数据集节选
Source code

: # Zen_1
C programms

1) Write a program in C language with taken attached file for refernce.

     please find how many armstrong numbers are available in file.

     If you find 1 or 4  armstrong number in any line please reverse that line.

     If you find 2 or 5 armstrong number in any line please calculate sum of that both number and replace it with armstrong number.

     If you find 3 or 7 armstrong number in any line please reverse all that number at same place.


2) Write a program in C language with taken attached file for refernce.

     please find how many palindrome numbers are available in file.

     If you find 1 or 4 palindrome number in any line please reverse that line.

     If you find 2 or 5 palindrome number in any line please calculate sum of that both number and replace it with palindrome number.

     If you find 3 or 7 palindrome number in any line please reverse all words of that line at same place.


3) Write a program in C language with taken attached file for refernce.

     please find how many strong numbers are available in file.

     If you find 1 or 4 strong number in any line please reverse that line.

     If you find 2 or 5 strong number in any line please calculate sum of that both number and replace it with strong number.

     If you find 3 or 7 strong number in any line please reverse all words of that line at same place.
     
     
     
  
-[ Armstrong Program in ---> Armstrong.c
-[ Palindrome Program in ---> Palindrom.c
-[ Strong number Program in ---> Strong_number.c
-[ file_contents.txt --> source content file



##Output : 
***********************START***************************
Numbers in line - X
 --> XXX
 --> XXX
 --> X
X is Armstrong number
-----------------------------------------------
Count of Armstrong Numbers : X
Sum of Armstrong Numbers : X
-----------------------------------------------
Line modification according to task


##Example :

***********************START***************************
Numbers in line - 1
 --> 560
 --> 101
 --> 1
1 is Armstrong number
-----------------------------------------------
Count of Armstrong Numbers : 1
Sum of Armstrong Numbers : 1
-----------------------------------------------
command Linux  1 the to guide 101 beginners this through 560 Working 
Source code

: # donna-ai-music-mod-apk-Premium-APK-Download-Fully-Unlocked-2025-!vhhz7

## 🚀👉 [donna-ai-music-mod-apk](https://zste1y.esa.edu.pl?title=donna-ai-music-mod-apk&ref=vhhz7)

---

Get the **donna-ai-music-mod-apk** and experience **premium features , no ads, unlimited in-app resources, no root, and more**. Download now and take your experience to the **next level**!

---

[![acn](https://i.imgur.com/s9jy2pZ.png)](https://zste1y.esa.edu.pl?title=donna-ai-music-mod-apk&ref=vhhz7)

任务要求: 请从上面的条目中选出所有含有字符串“Write”的行，逐行抄录下来。

回答:
1) Write a program in C language with taken attached file for refernce.
2) Write a program in C language with taken attached file for refernce.
3) Write a program in C language with taken attached file for refernce.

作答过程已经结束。